Quants will likely continue to grow and change in accordance to coronavirus market data. Some believe this will spur a move away from fully automated quant funds, and towards more hybrid funds.

“The models can’t take into effect this whole health scare: that’s the human element that has to be put in,” says Tandon.

“Some of these people that are constantly modelling their models, they’re sitting there and tweaking them consistently; they have a little bit of a human approach in addition to the quant approach and are the ones that are doing well and will always be in demand. I think they’ll be more in demand now than they have been in the past.”

1798 Q Strategy, a quant under Lombard Odier Investment Management, also exhibited a steady performance throughout the coronavirus market. Qaisar Hasan, the fund’s portfolio manager, believes its hybrid approach set it apart from the quants heavy funds that tanked.

“We actually tend to take a man plus machine approach, which allows us to be nimble and allows us to re-do our investment process and the way we manage risk very quickly, so we’re not just dependent upon finding historical patterns. How do you find historical precedents for the crisis we’re in today? There are none,” said Hasan during the Battle of the Quants webinar.

“In this environment we’re very focused on understanding what happens when different countries remove [coronavirus] lockdowns and people start to come back and resume normal patterns. Which industries tend to benefit more than others? Which industries continue to struggle? The key is just to make sure you have the right data and that you’re pointing it in the right direction and teaching the system how to evaluate the data correctly in a very unique environment.”

Morningstar reported that in August 2019, passive equity assets exceeded those run by humans for the first time ever. Whether or not these numbers will change due to recent passive fund hits is yet to be seen.

“Not having seen this before and this violence in the market of point swings, this whipsawing … a lot of quants just didn’t know how to trade this and pulled out of the market and suffered losses. The experience is going to be modelled, it’s going to be analysed, and it’s going to be plugged into every single model out there that wasn’t prepared for it so that when this happens again to this extent, they’ll be ready for it,” says Kellerman.

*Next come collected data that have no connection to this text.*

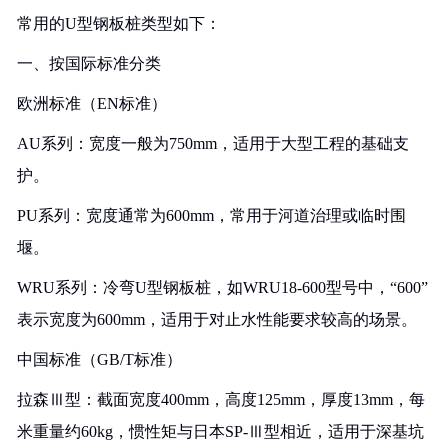
常用的U型钢板桩类型如下：
一、按国际标准分类
欧洲标准（EN标准）
AU系列：宽度一般为750mm，适用于大型工程的基础支
护。
PU系列：宽度通常为600mm，常用于河道治理或临时围
堰。
WRU系列：冷弯U型钢板桩，如WRU18-600型号中，“600”
表示宽度为600mm，适用于对止水性能要求较高的场景。
中国标准（GB/T标准）
拉森Ⅲ型：截面宽度400mm，高度125mm，厚度13mm，每
米重量约60kg，惯性矩与日本SP-Ⅲ型相近，适用于深基坑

According to Tandon, quant funds will use this experience to innovate and improve, but the way they are perceived by portfolio managers will likely change.

“People are going to pause and reset how they look at [quants]. They’re not the be-all-and end-all anymore, there are a lot of more moving parts to it. I think people will be much more considerate,” he says.

“We’ve never really had a phenomenon like this before. Now you have to bring into account – what are the other phenomenon like this that can happen?”